● **DATA TO USE**:
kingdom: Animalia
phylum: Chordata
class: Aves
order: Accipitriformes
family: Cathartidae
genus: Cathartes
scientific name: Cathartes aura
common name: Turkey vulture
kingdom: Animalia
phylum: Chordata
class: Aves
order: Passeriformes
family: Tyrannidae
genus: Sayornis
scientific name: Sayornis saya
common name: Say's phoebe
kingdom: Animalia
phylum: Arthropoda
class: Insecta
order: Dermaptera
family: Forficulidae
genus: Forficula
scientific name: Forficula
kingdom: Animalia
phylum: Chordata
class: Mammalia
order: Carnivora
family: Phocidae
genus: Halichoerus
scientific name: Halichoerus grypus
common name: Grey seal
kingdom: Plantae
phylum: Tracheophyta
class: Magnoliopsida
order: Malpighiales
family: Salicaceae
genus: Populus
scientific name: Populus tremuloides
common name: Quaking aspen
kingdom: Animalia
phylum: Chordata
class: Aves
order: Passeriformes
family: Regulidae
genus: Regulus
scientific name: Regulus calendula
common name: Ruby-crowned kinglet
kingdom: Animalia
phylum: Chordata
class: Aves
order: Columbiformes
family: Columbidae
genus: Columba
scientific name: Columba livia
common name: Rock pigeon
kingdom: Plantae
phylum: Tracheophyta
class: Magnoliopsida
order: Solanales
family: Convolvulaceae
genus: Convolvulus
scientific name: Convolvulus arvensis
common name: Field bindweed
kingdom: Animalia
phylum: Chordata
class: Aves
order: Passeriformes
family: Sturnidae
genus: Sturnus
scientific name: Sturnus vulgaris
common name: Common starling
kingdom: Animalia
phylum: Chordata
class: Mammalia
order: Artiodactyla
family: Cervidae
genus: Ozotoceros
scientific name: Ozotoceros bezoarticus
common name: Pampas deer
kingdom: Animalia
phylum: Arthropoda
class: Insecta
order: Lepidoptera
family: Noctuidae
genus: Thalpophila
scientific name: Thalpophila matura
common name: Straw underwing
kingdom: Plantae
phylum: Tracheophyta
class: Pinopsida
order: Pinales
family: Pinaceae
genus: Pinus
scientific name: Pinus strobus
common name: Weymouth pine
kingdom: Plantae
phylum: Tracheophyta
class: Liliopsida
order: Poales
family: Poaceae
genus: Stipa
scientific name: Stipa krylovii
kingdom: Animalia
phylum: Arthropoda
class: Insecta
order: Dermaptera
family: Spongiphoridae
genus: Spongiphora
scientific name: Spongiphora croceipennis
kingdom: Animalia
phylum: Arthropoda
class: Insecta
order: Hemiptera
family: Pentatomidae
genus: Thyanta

● **OBJECTIVE**: Rewrite the lines of the records from the line with "order: Malpighiales" to the line with "genus: Spongiphora", both included, as a numbered list, leaving out any blank lines.

● **RESULT FOR THIS TASK**:
1. order: Malpighiales
2. family: Salicaceae
3. genus: Populus
4. scientific name: Populus tremuloides
5. common name: Quaking aspen
6. kingdom: Animalia
7. phylum: Chordata
8. class: Aves
9. order: Passeriformes
10. family: Regulidae
11. genus: Regulus
12. scientific name: Regulus calendula
13. common name: Ruby-crowned kinglet
14. kingdom: Animalia
15. phylum: Chordata
16. class: Aves
17. order: Columbiformes
18. family: Columbidae
19. genus: Columba
20. scientific name: Columba livia
21. common name: Rock pigeon
22. kingdom: Plantae
23. phylum: Tracheophyta
24. class: Magnoliopsida
25. order: Solanales
26. family: Convolvulaceae
27. genus: Convolvulus
28. scientific name: Convolvulus arvensis
29. common name: Field bindweed
30. kingdom: Animalia
31. phylum: Chordata
32. class: Aves
33. order: Passeriformes
34. family: Sturnidae
35. genus: Sturnus
36. scientific name: Sturnus vulgaris
37. common name: Common starling
38. kingdom: Animalia
39. phylum: Chordata
40. class: Mammalia
41. order: Artiodactyla
42. family: Cervidae
43. genus: Ozotoceros
44. scientific name: Ozotoceros bezoarticus
45. common name: Pampas deer
46. kingdom: Animalia
47. phylum: Arthropoda
48. class: Insecta
49. order: Lepidoptera
50. family: Noctuidae
51. genus: Thalpophila
52. scientific name: Thalpophila matura
53. common name: Straw underwing
54. kingdom: Plantae
55. phylum: Tracheophyta
56. class: Pinopsida
57. order: Pinales
58. family: Pinaceae
59. genus: Pinus
60. scientific name: Pinus strobus
61. common name: Weymouth pine
62. kingdom: Plantae
63. phylum: Tracheophyta
64. class: Liliopsida
65. order: Poales
66. family: Poaceae
67. genus: Stipa
68. scientific name: Stipa krylovii
69. kingdom: Animalia
70. phylum: Arthropoda
71. class: Insecta
72. order: Dermaptera
73. family: Spongiphoridae
74. genus: Spongiphora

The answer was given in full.